A ringraziare l’associazione Porcari Attiva, in moto fin dai primi giorni di emergenza, anche gli assessori Rimanti e Menchetti: “Una sinergia importante tra istituzioni e associazionismo – hanno commentato gli assessori – L’associazione si è fatta interprete dei bisogni delle attività del nostro territorio e ci ha posto una riflessione ulteriore rispetto a quelle che generalmente vengono fatte in questi casi: oltre a ritardare i pagamenti e sospendere i tributi era importante infatti far giungere liquidità nelle tasche delle nostre imprese pesantemente colpite dalla pandemia. Le normative nazionali infatti ci sono sembrate fin da subito insufficienti, non è stato semplice ma abbiamo cercato di ascoltare i veri bisogni dei cittadini.
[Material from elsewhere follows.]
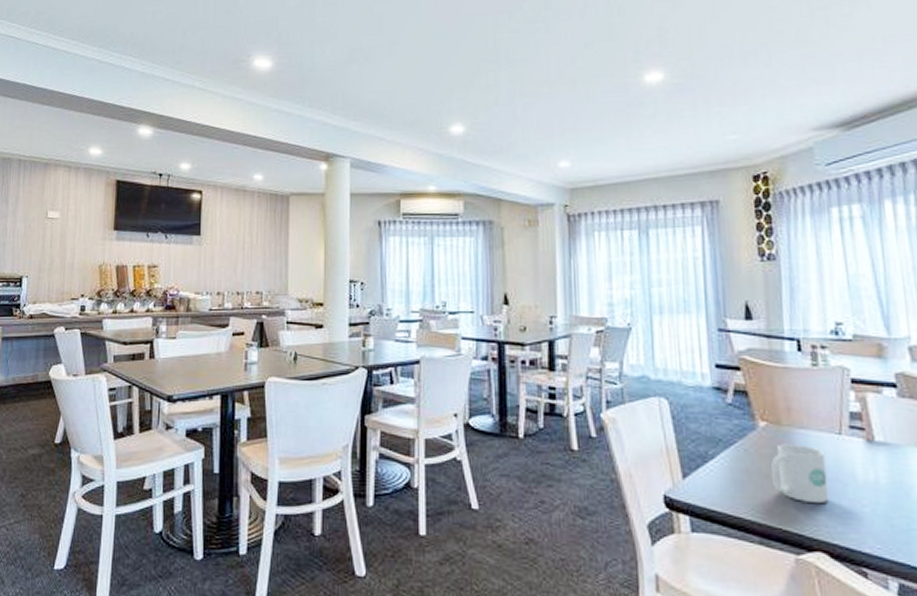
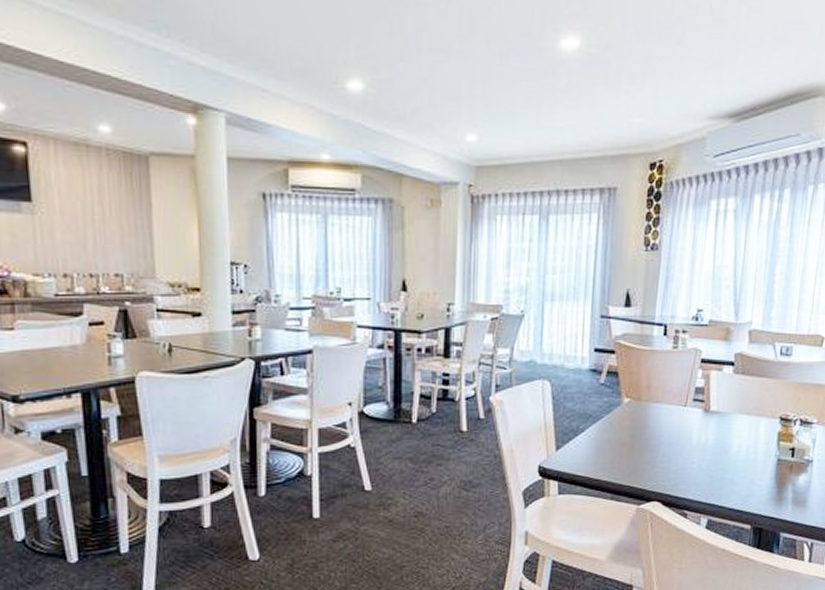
mug: present [770,444,829,503] -> none [627,416,672,463]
Così adesso la prima tranche dei contributi è in fase di liquidazione”.

A  commentare la buona riuscita del provvedimento anche Michele Adorni: “In questi casi di emergenza non sono essenziali solo le misure da adottare ma anche, se non soprattutto, i tempi con il quale queste vengono adottate. Questo è stato un percorso condiviso che ha avuto tempi molto rapidi ed è un bene, perché gli aiuti sono fondamentali ma se arrivano tardi purtroppo servono a ben poco. Ho apprezzato molto questa idea di inviare liquidità direttamente nelle tasche dei cittadini, senza limitarsi a manovre di posticipo e sospensione dei pagamenti come è avvenuto in gran parte dell’Italia. Il rapporto che si è instaurato tra rete commerciale e aziende importanti ha consentito di mettere in piedi strumenti operativi e di andare ad abbattere costi per la riprese delle aziende: molte infatti sono state le donazioni da parte di queste per una riapertura meno pesante per le categorie chiuse da ormai due mesi. C’è stata la condizione di ripartire nel migliore dei modi pesando il meno possibile”.

Positiva anche la reazione di Confcommercio Porcari, rappresentata da Renata Bonacchi: “Ringraziamo l’amministrazione di Porcari, l’unica della Lucchesia ad aver scelto di destinare una somma importante del proprio bilancio per le realtà in difficoltà a causa dell’emergenza sanitaria. Una decisione coraggiosa, che testimonia quanto le attività economiche siano determinanti per rendere Porcari un luogo riconoscibile. Se il commercio sta bene, tutta la comunità sta meglio”.

Così, infine, il vice direttore di Confcommercio Lucca e Massa Carrara, Sara Giovannini: “Il Comune di Porcari, scegliendo uno strumento agile e rapido come la liquidità a fondo perduto, ha saputo offrire un sostegno reale alle sue tante microimprese. Merito di questa amministrazione è senz’altro l’aver riconosciuto il valore dell’impresa per il benessere del territorio, delle famiglie e delle persone”.

Per accedere al contributo a fondo perduto messo a disposizione delle attività di Porcari era necessario che il volume di affari dell’azienda beneficiaria, nel 2019, non avesse superato gli 850mila euro e fosse stato riscontrato almeno un dimezzamento del fatturato mensile nel periodo che va dall’11 marzo all’11 aprile, calcolato sulla media del primo bimestre di quest’anno (gennaio e febbraio).

Per quanto riguarda l’affitto o la rata del mutuo contratto per acquistare un immobile, per ristrutturarlo o comunque per attrezzature necessarie allo svolgimento dell’attività, il contributo del Comune di Porcari è stato del 100 per cento, fino a un massimo di 1000 euro. Le aziende già beneficiarie del contributo erogato dallo Stato, che prevede un sostegno per pagare l’affitto fino al 60 per cento del credito d’imposta, hanno comunque potuto partecipare al bando: in quel caso, infatti, il Comune si è fatto carico del restante 40 per cento, fino a un massimo di 400 euro. L’indennità di profitto dell’azienda, infine, è stata quantificata in  600 euro una tantum per i titolari di ditta individuale e di società a socio unico. Contributo doppio – 1200 euro – per le società di persone o capitali con più soci.

Importanza ai lavoratori, certo, ma anche alla sicurezza: nonostante il periodo di grandi spese, il Comune ha assunto per una durata di sei mesi due nuovi agenti della polizia municipale che in questo momento di emergenza – e soprattutto di normative da rispettare – andranno a rinforzare i controlli all’interno del territorio comunale che, ad oggi, non conta nessun nuovo contagio.